### [What you will do]
When you copy the entries, match them exactly and omit the pictures.

### [Record set]
[Start of Attachment]

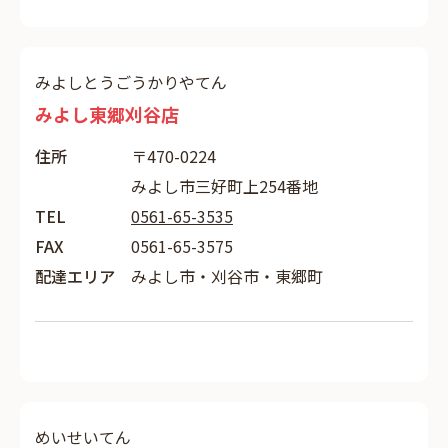
みよしとうごうかりやてん
みよし東郷刈谷店
住所
〒470-0224
みよし市三好町上254番地
TEL
0561-65-3535
FAX
0561-65-3575
配達エリア
みよし市・刈谷市・東郷町
めいせいてん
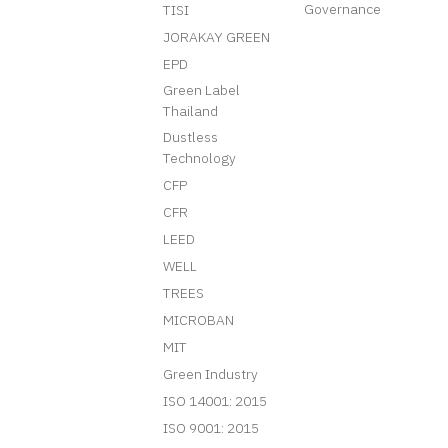
Governance
TISI
JORAKAY GREEN
EPD
Green Label
Thailand
Dustless
Technology
CFP
CFR
LEED
WELL
TREES
MICROBAN
MIT
Green Industry
ISO 14001: 2015
ISO 9001: 2015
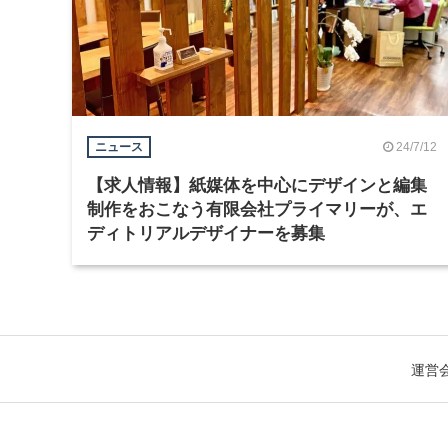
24/7/12
ニュース
【求人情報】紙媒体を中心にデザインと編集
制作をおこなう有限会社プライマリーが、エ
ディトリアルデザイナーを募集
運営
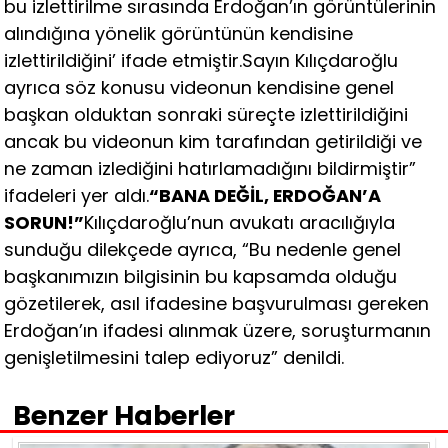
bu izlettirilme sırasında Erdoğan’ın görüntülerinin
alındığına yönelik görüntünün kendisine
izlettirildiğini’ ifade etmiştir.Sayın Kılıçdaroğlu
ayrıca söz konusu videonun kendisine genel
başkan olduktan sonraki süreçte izlettirildiğini
ancak bu videonun kim tarafından getirildiği ve
ne zaman izlediğini hatırlamadığını bildirmiştir”
ifadeleri yer aldı.
“BANA DEĞİL, ERDOĞAN’A
SORUN!”
Kılıçdaroğlu’nun avukatı aracılığıyla
sunduğu dilekçede ayrıca, “Bu nedenle genel
başkanımızın bilgisinin bu kapsamda olduğu
gözetilerek, asıl ifadesine başvurulması gereken
Erdoğan’ın ifadesi alınmak üzere, soruşturmanın
genişletilmesini talep ediyoruz” denildi.
Benzer Haberler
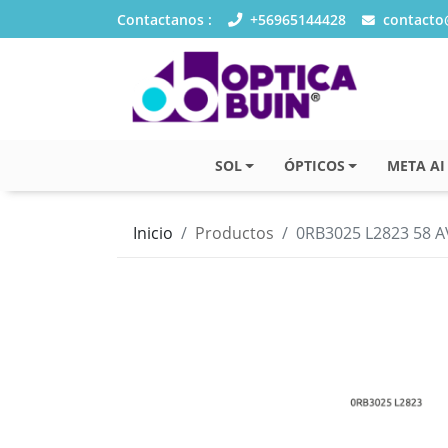
Contactanos :
+56965144428
contacto@
SOL
ÓPTICOS
META AI
Inicio
Productos
0RB3025 L2823 58 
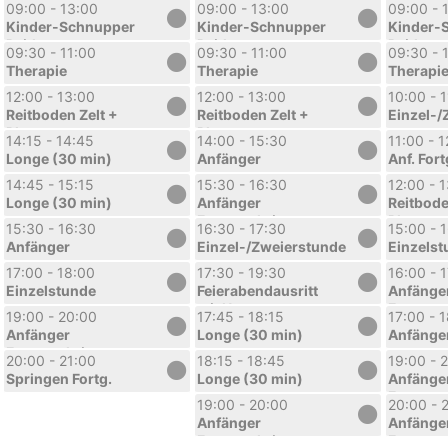
Larissa
Larissa
Larissa
09:00 - 13:00
09:00 - 13:00
09:00 - 
Kinder-Schnupper
Kinder-Schnupper
Kinder-
Reitkurs
Reitkurs
Reitkurs
09:30 - 11:00
09:30 - 11:00
09:30 - 
Sommerferien 1.
Sommerferien 1.
Sommerfe
Therapie
Therapie
Therapi
Woche
Woche
Woche
12:00 - 13:00
12:00 - 13:00
10:00 - 
Reitboden Zelt +
Reitboden Zelt +
Einzel-/
Platz
Platz
14:15 - 14:45
14:00 - 15:30
11:00 - 
Longe (30 min)
Anfänger
Anf. Fort
14:45 - 15:15
15:30 - 16:30
12:00 - 
Longe (30 min)
Anfänger
Reitbode
Fortgeschritten
Platz
15:30 - 16:30
16:30 - 17:30
15:00 - 
Anfänger
Einzel-/Zweierstunde
Einzelst
17:00 - 18:00
17:30 - 19:30
16:00 - 
Einzelstunde
Feierabendausritt
Anfänge
mit Nora
Fortgesc
19:00 - 20:00
17:45 - 18:15
17:00 - 
Anfänger
Longe (30 min)
Anfänge
Fortgeschritten
20:00 - 21:00
18:15 - 18:45
19:00 - 
Springen Fortg.
Longe (30 min)
Anfänge
Fortgesc
19:00 - 20:00
20:00 - 
Anfänger
Anfänge
Fortgeschritten
Fortgesc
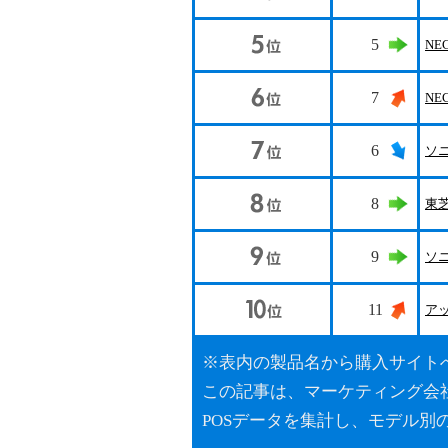
5
NE
7
NE
6
ソ
8
東
9
ソ
11
ア
※表内の製品名から購入サイト
この記事は、マーケティング会社G
POSデータを集計し、モデル別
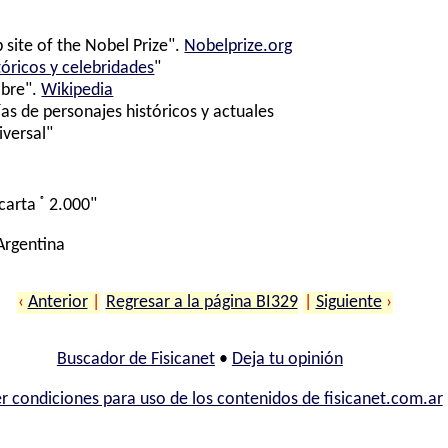
 site of the Nobel Prize".
Nobelprize.org
tóricos y celebridades
"
ibre".
Wikipedia
ías de personajes históricos y actuales
iversal"
®
carta
2.000"
 Argentina
‹
Anterior
|
Regresar a la página BI329
|
Siguiente
›
Buscador de Fisicanet
•
Deja tu opinión
r condiciones para uso de los contenidos de fisicanet.com.ar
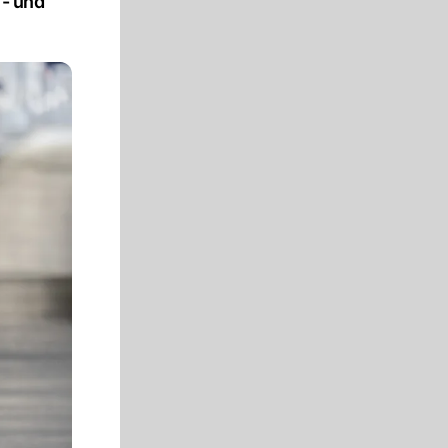
f- und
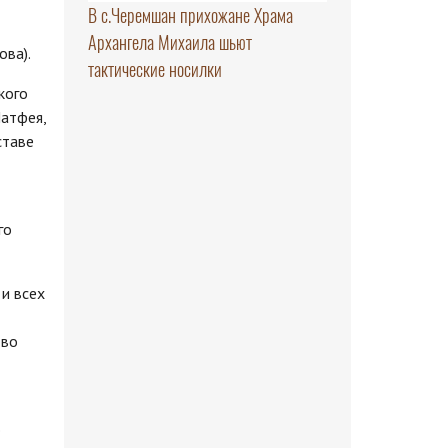
В с.Черемшан прихожане Храма
Архангела Михаила шьют
ова).
тактические носилки
кого
Матфея,
ставе
го
и всех
 во
о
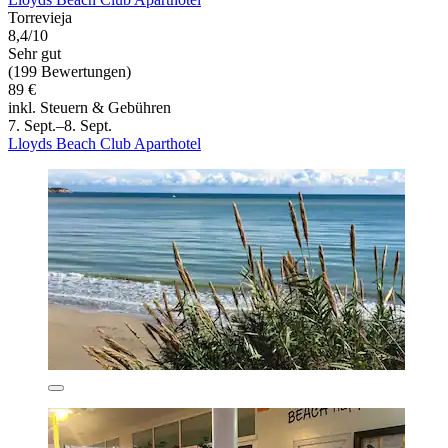
Torrevieja
8,4/10
Sehr gut
(199 Bewertungen)
89 €
inkl. Steuern & Gebühren
7. Sept.–8. Sept.
Lloyds Beach Club Aparthotel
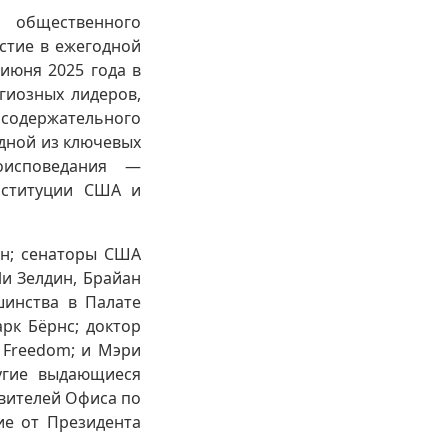
 общественного
стие в ежегодной
 июня 2025 года в
гиозных лидеров,
содержательного
Одной из ключевых
оисповедания —
нституции США и
он; сенаторы США
Ли Зелдин, Брайан
шинства в Палате
рк Бёрнс; доктор
& Freedom; и Мэри
ругие выдающиеся
авителей Офиса по
ие от Президента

[End of Attachment]

### [Finished task]
みよしとうごうかりやてん
みよし東郷刈谷店
住所
〒470-0224
みよし市三好町上254番地
TEL
0561-65-3535
FAX
0561-65-3575
配達エリア
みよし市・刈谷市・東郷町
めいせいてん
Governance
TISI
JORAKAY GREEN
EPD
Green Label
Thailand
Dustless
Technology
CFP
CFR
LEED
WELL
TREES
MICROBAN
MIT
Green Industry
ISO 14001: 2015
ISO 9001: 2015
24/7/12
ニュース
【求人情報】紙媒体を中心にデザインと編集
制作をおこなう有限会社プライマリーが、エ
ディトリアルデザイナーを募集
運営
bu izlettirilme sırasında Erdoğan’ın görüntülerinin
alındığına yönelik görüntünün kendisine
izlettirildiğini’ ifade etmiştir.Sayın Kılıçdaroğlu
ayrıca söz konusu videonun kendisine genel
başkan olduktan sonraki süreçte izlettirildiğini
ancak bu videonun kim tarafından getirildiği ve
ne zaman izlediğini hatırlamadığını bildirmiştir”
ifadeleri yer aldı.
“BANA DEĞİL, ERDOĞAN’A
SORUN!”
Kılıçdaroğlu’nun avukatı aracılığıyla
sunduğu dilekçede ayrıca, “Bu nedenle genel
başkanımızın bilgisinin bu kapsamda olduğu
gözetilerek, asıl ifadesine başvurulması gereken
Erdoğan’ın ifadesi alınmak üzere, soruşturmanın
genişletilmesini talep ediyoruz” denildi.
Benzer Haberler
Contactanos :
+56965144428
contacto@
SOL
ÓPTICOS
META AI
Inicio
Productos
0RB3025 L2823 58 
Larissa
Larissa
Larissa
09:00 - 13:00
09:00 - 13:00
09:00 - 
Kinder-Schnupper
Kinder-Schnupper
Kinder-
Reitkurs
Reitkurs
Reitkurs
09:30 - 11:00
09:30 - 11:00
09:30 - 
Sommerferien 1.
Sommerferien 1.
Sommerfe
Therapie
Therapie
Therapi
Woche
Woche
Woche
12:00 - 13:00
12:00 - 13:00
10:00 - 
Reitboden Zelt +
Reitboden Zelt +
Einzel-/
Platz
Platz
14:15 - 14:45
14:00 - 15:30
11:00 - 
Longe (30 min)
Anfänger
Anf. Fort
14:45 - 15:15
15:30 - 16:30
12:00 - 
Longe (30 min)
Anfänger
Reitbode
Fortgeschritten
Platz
15:30 - 16:30
16:30 - 17:30
15:00 - 
Anfänger
Einzel-/Zweierstunde
Einzelst
17:00 - 18:00
17:30 - 19:30
16:00 - 
Einzelstunde
Feierabendausritt
Anfänge
mit Nora
Fortgesc
19:00 - 20:00
17:45 - 18:15
17:00 - 
Anfänger
Longe (30 min)
Anfänge
Fortgeschritten
20:00 - 21:00
18:15 - 18:45
19:00 - 
Springen Fortg.
Longe (30 min)
Anfänge
Fortgesc
19:00 - 20:00
20:00 - 
Anfänger
Anfänge
Fortgeschritten
Fortgesc
5
NE
7
NE
6
ソ
8
東
9
ソ
11
ア
※表内の製品名から購入サイト
この記事は、マーケティング会社G
POSデータを集計し、モデル別
 site of the Nobel Prize".
Nobelprize.org
tóricos y celebridades
"
ibre".
Wikipedia
ías de personajes históricos y actuales
iversal"
®
carta
2.000"
 Argentina
‹
Anterior
|
Regresar a la página BI329
|
Siguiente
›
Buscador de Fisicanet
•
Deja tu opinión
r condiciones para uso de los contenidos de fisicanet.com.ar
f- und
В с.Черемшан прихожане Храма
Архангела Михаила шьют
ова).
тактические носилки
кого
Матфея,
ставе
го
и всех
 во
о
Torrevieja
8,4/10
Sehr gut
(199 Bewertungen)
89 €
inkl. Steuern & Gebühren
7. Sept.–8. Sept.
Lloyds Beach Club Aparthotel
 общественного
стие в ежегодной
 июня 2025 года в
гиозных лидеров,
содержательного
Одной из ключевых
оисповедания —
нституции США и
он; сенаторы США
Ли Зелдин, Брайан
шинства в Палате
рк Бёрнс; доктор
& Freedom; и Мэри
ругие выдающиеся
авителей Офиса по
ие от Президента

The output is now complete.